(Saved entries)

------------------------------------------------------------------------

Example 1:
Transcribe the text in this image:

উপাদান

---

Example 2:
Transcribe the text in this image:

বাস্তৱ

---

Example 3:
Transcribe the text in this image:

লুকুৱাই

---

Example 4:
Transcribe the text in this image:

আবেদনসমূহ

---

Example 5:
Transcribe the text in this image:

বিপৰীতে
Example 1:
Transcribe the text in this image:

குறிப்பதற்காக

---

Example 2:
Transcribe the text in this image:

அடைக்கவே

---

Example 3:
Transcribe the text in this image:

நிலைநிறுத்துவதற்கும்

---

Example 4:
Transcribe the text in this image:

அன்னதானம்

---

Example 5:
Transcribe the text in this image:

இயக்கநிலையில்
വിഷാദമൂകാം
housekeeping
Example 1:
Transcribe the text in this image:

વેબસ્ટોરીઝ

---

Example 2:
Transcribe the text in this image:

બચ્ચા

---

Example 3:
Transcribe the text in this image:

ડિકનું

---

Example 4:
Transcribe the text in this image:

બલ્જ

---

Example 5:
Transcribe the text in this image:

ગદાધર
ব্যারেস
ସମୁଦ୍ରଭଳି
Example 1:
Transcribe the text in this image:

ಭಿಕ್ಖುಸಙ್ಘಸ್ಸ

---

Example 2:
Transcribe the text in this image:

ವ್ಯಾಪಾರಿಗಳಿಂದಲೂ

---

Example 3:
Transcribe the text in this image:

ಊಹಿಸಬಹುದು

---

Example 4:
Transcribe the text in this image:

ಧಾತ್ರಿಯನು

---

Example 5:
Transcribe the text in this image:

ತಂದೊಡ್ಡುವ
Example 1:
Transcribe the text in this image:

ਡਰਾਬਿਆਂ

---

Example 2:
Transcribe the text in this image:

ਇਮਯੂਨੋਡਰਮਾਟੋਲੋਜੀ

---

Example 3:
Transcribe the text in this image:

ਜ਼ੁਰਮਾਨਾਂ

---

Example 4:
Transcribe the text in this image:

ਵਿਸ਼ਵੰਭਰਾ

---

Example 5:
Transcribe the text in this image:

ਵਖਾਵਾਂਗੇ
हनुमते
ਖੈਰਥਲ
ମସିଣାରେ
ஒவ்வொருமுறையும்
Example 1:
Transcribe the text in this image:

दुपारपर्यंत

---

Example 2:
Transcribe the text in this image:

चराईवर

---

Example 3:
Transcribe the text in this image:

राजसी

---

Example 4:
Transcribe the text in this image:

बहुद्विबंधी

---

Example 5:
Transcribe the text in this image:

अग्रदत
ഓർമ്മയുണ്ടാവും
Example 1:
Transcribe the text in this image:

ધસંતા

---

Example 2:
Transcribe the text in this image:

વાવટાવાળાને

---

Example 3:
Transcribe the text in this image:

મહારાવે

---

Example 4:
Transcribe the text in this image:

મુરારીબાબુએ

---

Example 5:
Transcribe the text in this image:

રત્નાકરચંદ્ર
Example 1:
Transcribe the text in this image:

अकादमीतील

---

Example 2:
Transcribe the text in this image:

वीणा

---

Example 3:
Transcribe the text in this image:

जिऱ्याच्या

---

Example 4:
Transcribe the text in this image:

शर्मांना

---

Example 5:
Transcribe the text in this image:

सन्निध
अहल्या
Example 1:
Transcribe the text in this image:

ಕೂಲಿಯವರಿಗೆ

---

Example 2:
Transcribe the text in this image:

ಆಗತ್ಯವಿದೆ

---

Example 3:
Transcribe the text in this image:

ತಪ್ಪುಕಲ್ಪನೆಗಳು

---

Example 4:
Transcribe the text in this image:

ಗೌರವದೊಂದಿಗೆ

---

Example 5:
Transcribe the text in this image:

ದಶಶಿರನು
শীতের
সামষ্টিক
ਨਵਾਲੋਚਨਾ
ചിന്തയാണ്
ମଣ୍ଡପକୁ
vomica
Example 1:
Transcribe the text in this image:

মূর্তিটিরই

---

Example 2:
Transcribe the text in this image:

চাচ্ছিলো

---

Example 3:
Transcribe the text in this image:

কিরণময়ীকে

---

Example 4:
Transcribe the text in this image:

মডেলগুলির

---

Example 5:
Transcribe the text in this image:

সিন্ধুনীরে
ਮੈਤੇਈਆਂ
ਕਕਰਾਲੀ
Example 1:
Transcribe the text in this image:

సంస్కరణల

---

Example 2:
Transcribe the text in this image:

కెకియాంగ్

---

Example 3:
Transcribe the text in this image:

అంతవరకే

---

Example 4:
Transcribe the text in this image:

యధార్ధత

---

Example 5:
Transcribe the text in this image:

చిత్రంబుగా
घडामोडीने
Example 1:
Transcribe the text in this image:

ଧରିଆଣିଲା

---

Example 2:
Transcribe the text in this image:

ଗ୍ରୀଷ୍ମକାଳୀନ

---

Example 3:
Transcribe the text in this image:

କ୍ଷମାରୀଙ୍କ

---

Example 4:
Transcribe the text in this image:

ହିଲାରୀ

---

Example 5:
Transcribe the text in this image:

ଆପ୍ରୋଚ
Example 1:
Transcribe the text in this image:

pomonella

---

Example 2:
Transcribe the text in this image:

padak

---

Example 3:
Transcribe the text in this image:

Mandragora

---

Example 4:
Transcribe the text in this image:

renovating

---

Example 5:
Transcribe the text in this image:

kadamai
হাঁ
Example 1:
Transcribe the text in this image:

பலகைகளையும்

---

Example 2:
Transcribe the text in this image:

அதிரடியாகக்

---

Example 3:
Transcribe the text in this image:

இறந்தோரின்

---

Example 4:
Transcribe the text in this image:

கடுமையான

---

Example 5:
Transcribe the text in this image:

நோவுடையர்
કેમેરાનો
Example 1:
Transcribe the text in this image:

------------------------------------------------------------------------

[WORK TASK]
In full and without alteration, reproduce the records above.

[ANSWER TO THIS PROBLEM]
Example 1:
Transcribe the text in this image:

উপাদান

---

Example 2:
Transcribe the text in this image:

বাস্তৱ

---

Example 3:
Transcribe the text in this image:

লুকুৱাই

---

Example 4:
Transcribe the text in this image:

আবেদনসমূহ

---

Example 5:
Transcribe the text in this image:

বিপৰীতে
Example 1:
Transcribe the text in this image:

குறிப்பதற்காக

---

Example 2:
Transcribe the text in this image:

அடைக்கவே

---

Example 3:
Transcribe the text in this image:

நிலைநிறுத்துவதற்கும்

---

Example 4:
Transcribe the text in this image:

அன்னதானம்

---

Example 5:
Transcribe the text in this image:

இயக்கநிலையில்
വിഷാദമൂകാം
housekeeping
Example 1:
Transcribe the text in this image:

વેબસ્ટોરીઝ

---

Example 2:
Transcribe the text in this image:

બચ્ચા

---

Example 3:
Transcribe the text in this image:

ડિકનું

---

Example 4:
Transcribe the text in this image:

બલ્જ

---

Example 5:
Transcribe the text in this image:

ગદાધર
ব্যারেস
ସମୁଦ୍ରଭଳି
Example 1:
Transcribe the text in this image:

ಭಿಕ್ಖುಸಙ್ಘಸ್ಸ

---

Example 2:
Transcribe the text in this image:

ವ್ಯಾಪಾರಿಗಳಿಂದಲೂ

---

Example 3:
Transcribe the text in this image:

ಊಹಿಸಬಹುದು

---

Example 4:
Transcribe the text in this image:

ಧಾತ್ರಿಯನು

---

Example 5:
Transcribe the text in this image:

ತಂದೊಡ್ಡುವ
Example 1:
Transcribe the text in this image:

ਡਰਾਬਿਆਂ

---

Example 2:
Transcribe the text in this image:

ਇਮਯੂਨੋਡਰਮਾਟੋਲੋਜੀ

---

Example 3:
Transcribe the text in this image:

ਜ਼ੁਰਮਾਨਾਂ

---

Example 4:
Transcribe the text in this image:

ਵਿਸ਼ਵੰਭਰਾ

---

Example 5:
Transcribe the text in this image:

ਵਖਾਵਾਂਗੇ
हनुमते
ਖੈਰਥਲ
ମସିଣାରେ
ஒவ்வொருமுறையும்
Example 1:
Transcribe the text in this image:

दुपारपर्यंत

---

Example 2:
Transcribe the text in this image:

चराईवर

---

Example 3:
Transcribe the text in this image:

राजसी

---

Example 4:
Transcribe the text in this image:

बहुद्विबंधी

---

Example 5:
Transcribe the text in this image:

अग्रदत
ഓർമ്മയുണ്ടാവും
Example 1:
Transcribe the text in this image:

ધસંતા

---

Example 2:
Transcribe the text in this image:

વાવટાવાળાને

---

Example 3:
Transcribe the text in this image:

મહારાવે

---

Example 4:
Transcribe the text in this image:

મુરારીબાબુએ

---

Example 5:
Transcribe the text in this image:

રત્નાકરચંદ્ર
Example 1:
Transcribe the text in this image:

अकादमीतील

---

Example 2:
Transcribe the text in this image:

वीणा

---

Example 3:
Transcribe the text in this image:

जिऱ्याच्या

---

Example 4:
Transcribe the text in this image:

शर्मांना

---

Example 5:
Transcribe the text in this image:

सन्निध
अहल्या
Example 1:
Transcribe the text in this image:

ಕೂಲಿಯವರಿಗೆ

---

Example 2:
Transcribe the text in this image:

ಆಗತ್ಯವಿದೆ

---

Example 3:
Transcribe the text in this image:

ತಪ್ಪುಕಲ್ಪನೆಗಳು

---

Example 4:
Transcribe the text in this image:

ಗೌರವದೊಂದಿಗೆ

---

Example 5:
Transcribe the text in this image:

ದಶಶಿರನು
শীতের
সামষ্টিক
ਨਵਾਲੋਚਨਾ
ചിന്തയാണ്
ମଣ୍ଡପକୁ
vomica
Example 1:
Transcribe the text in this image:

মূর্তিটিরই

---

Example 2:
Transcribe the text in this image:

চাচ্ছিলো

---

Example 3:
Transcribe the text in this image:

কিরণময়ীকে

---

Example 4:
Transcribe the text in this image:

মডেলগুলির

---

Example 5:
Transcribe the text in this image:

সিন্ধুনীরে
ਮੈਤੇਈਆਂ
ਕਕਰਾਲੀ
Example 1:
Transcribe the text in this image:

సంస్కరణల

---

Example 2:
Transcribe the text in this image:

కెకియాంగ్

---

Example 3:
Transcribe the text in this image:

అంతవరకే

---

Example 4:
Transcribe the text in this image:

యధార్ధత

---

Example 5:
Transcribe the text in this image:

చిత్రంబుగా
घडामोडीने
Example 1:
Transcribe the text in this image:

ଧରିଆଣିଲା

---

Example 2:
Transcribe the text in this image:

ଗ୍ରୀଷ୍ମକାଳୀନ

---

Example 3:
Transcribe the text in this image:

କ୍ଷମାରୀଙ୍କ

---

Example 4:
Transcribe the text in this image:

ହିଲାରୀ

---

Example 5:
Transcribe the text in this image:

ଆପ୍ରୋଚ
Example 1:
Transcribe the text in this image:

pomonella

---

Example 2:
Transcribe the text in this image:

padak

---

Example 3:
Transcribe the text in this image:

Mandragora

---

Example 4:
Transcribe the text in this image:

renovating

---

Example 5:
Transcribe the text in this image:

kadamai
হাঁ
Example 1:
Transcribe the text in this image:

பலகைகளையும்

---

Example 2:
Transcribe the text in this image:

அதிரடியாகக்

---

Example 3:
Transcribe the text in this image:

இறந்தோரின்

---

Example 4:
Transcribe the text in this image:

கடுமையான

---

Example 5:
Transcribe the text in this image:

நோவுடையர்
કેમેરાનો
Example 1:
Transcribe the text in this image:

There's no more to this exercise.